Achu’s assassination worsened the serious rift in RAW between the national security realists and the Hindutva ideologues, the former of whom are very critical of Modi’s irresponsible handling of security affairs (which began with his late-2015 de-facto blockade of Nepal and subsequent handing of India’s decades-long vassal to its Chinese rival as a result) while the latter blindly support him regardless of what he does out of loyalty to his tacit geostrategic vision of building “Akhand Bharat” (“Greater/Undivided India”). Suffice to say, the latest attack in Kashmir accentuated these acute “deep state” differences and might even lead to the rank-and-file realist faction “rebelling” against their BJP-imposed ideological bosses by “creatively discrediting” Modi and indirectly aiding the opposition.

Concluding Thoughts

India will do its utmost to distract the masses by making it seem like the Pulwama attack was a “terrorist conspiracy” carried out by the Pakistani state as an “act of war” against it even though this event was entirely executed by a local born-and-raised Kashmiri who was driven into desperation by the occupation forces’ abuses against his people. Try as it might, however, India won’t succeed in exploiting the global attention that this attack generated for the Kashmiri cause, with the most likely political outcome being that New Delhi’s efforts to deflect the blame away from itself and onto Islamabad will boomerang back and ultimately upset the country’s fragile domestic and “deep state” political balances.

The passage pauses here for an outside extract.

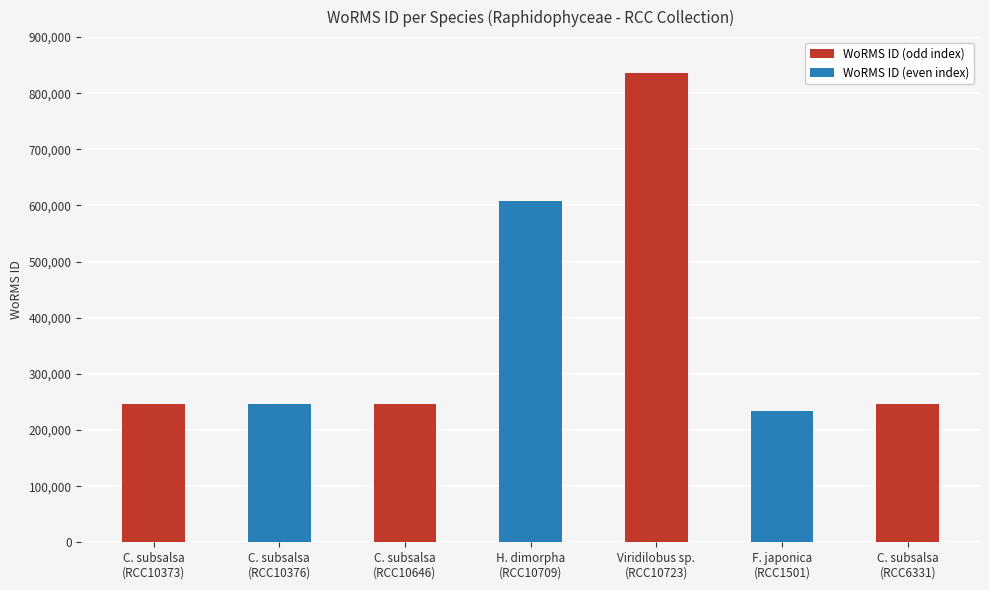

Which label corresponds to the smallest value in the chart?

F. japonica
(RCC1501)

The widening fault lines between the BJP and the opposition, within the BJP itself, and among the realist and ideologue factions of the country’s “deep state” might contribute to the ruling party’s underperformance in this May’s upcoming general elections and the creation of a coalition government that might implement much-needed checks and balances on the BJP’s authoritarian rule. As paradoxical as it may seem, this scenario would mean that the Pulwama attack might return India back to its self-professed “democratic” system, though it’s unlikely to lead to the restoration of democracy in Kashmir so long as the Indian state “others” the occupied people as Pakistanis and deprives them of their fundamental right to a referendum on self-determination.